## Problems to work on
• 1. In the forum thread on the integral, name the poster of each post, in the order the posts appear.
• 2. Reproduce the part of the forum thread on the integral that opens with the words "and that improper" and closes with "beast...please clarify this.".

## Extract to read
- - - - - - -

Integral from Unsolvable Equation

[TheFool]

I'm a bit stumped with a problem I have recently seen. Here it is:

There is a continuous and decreasing function $$y(x):[0,1] \to [0,1],\mbox{ }0<a<b$$ and $$x^a-x^b=y^a-y^b$$
Prove that $$\int_{0}^{1} \frac{\ln y}{x} dx=-\frac{\pi ^2}{3ab}$$

The trivial solution of y=x causes the integral to diverge. Frankly, I'm at a loss on how to approach this problem. Clearly you cannot solve for y in general as a and b can also take on non-integer values.

 

[DonAntonio]

I'm a bit stumped with a problem I have recently seen. Here it is:

There is a continuous and decreasing function $$y(x):[0,1] \to [0,1],\mbox{ }0<a<b$$ and $$x^a-x^b=y^a-y^b$$
Prove that $$\int_{0}^{1} \frac{\ln y}{x} dx=-\frac{\pi ^2}{3ab}$$

The trivial solution of y=x causes the integral to diverge. Frankly, I'm at a loss on how to approach this problem. Clearly you cannot solve for y in general as a and b can also take on non-integer values.

Besides not being very-very clear, you seem to have given an incorrect integral:
$$\int_0^1\frac{\log y}{x}\,dx=\log y\int_0^1\frac{1}{x}\,dx$$

and that improper integral diverges...perhaps you meant:

$$\,\,1)\,\,\,\forall\,\,0<a<b<1\,\,\,,\,\,x^a-x^b=y^a-y^b$$

$$\,\,2)\,\,\,\int_0^1 \log\frac{y}{x}\,dx\,\,?\,$$

Anyway, the above integral is an ugly beast...please clarify this.

DonAntonio

 

[TheFool]

That's how the problem was presented. Also, y is a function of x, not a constant. As such, it cannot be removed from the integral.

I have implicitly plotted $$x^a-x^b=y^a-y^b$$ for various values of a and b and I can see the two solutions for y. One is x, and the other fits the definition of y(x) given in my original post.

- - - - - - -

## Listed records
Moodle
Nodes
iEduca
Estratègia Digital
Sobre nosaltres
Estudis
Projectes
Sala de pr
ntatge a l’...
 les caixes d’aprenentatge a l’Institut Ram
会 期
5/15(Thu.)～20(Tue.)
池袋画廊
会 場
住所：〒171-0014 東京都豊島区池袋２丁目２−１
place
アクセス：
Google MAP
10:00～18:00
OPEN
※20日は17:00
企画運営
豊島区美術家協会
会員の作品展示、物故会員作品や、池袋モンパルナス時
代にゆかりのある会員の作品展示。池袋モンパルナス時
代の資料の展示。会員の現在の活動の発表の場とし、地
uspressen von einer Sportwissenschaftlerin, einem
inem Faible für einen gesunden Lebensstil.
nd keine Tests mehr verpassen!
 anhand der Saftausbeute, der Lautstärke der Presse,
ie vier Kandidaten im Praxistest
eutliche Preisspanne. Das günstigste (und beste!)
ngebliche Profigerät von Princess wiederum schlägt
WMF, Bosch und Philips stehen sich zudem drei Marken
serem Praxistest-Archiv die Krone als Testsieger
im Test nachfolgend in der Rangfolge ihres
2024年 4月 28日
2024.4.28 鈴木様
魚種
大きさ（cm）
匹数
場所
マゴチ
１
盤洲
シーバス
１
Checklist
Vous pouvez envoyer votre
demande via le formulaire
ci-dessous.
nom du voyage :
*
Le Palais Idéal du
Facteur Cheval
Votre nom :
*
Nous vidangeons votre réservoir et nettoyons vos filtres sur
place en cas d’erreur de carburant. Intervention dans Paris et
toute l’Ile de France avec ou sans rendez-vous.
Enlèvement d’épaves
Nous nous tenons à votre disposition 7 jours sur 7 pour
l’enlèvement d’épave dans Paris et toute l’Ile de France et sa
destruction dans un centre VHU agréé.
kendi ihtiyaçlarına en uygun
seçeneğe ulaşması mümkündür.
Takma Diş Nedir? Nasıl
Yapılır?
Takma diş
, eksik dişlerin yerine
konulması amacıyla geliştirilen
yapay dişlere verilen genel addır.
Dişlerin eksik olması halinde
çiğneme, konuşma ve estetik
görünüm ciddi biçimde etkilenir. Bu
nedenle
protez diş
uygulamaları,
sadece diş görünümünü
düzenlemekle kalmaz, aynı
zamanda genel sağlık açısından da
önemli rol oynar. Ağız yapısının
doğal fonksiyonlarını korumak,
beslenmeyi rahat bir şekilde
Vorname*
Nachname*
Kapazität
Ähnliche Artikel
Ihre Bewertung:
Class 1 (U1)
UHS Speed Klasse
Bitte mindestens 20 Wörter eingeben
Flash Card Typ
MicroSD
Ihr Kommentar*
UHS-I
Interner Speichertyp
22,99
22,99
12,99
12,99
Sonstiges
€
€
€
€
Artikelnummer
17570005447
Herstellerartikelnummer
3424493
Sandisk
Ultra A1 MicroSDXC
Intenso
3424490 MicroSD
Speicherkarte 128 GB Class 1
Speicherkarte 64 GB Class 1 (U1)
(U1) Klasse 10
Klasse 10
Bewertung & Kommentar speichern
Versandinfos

- - - - - - -

## Solutions for each task
• 1. TheFool, DonAntonio, TheFool

• 2.
and that improper integral diverges...perhaps you meant:

$$\,\,1)\,\,\,\forall\,\,0<a<b<1\,\,\,,\,\,x^a-x^b=y^a-y^b$$

$$\,\,2)\,\,\,\int_0^1 \log\frac{y}{x}\,dx\,\,?\,$$

Anyway, the above integral is an ugly beast...please clarify this.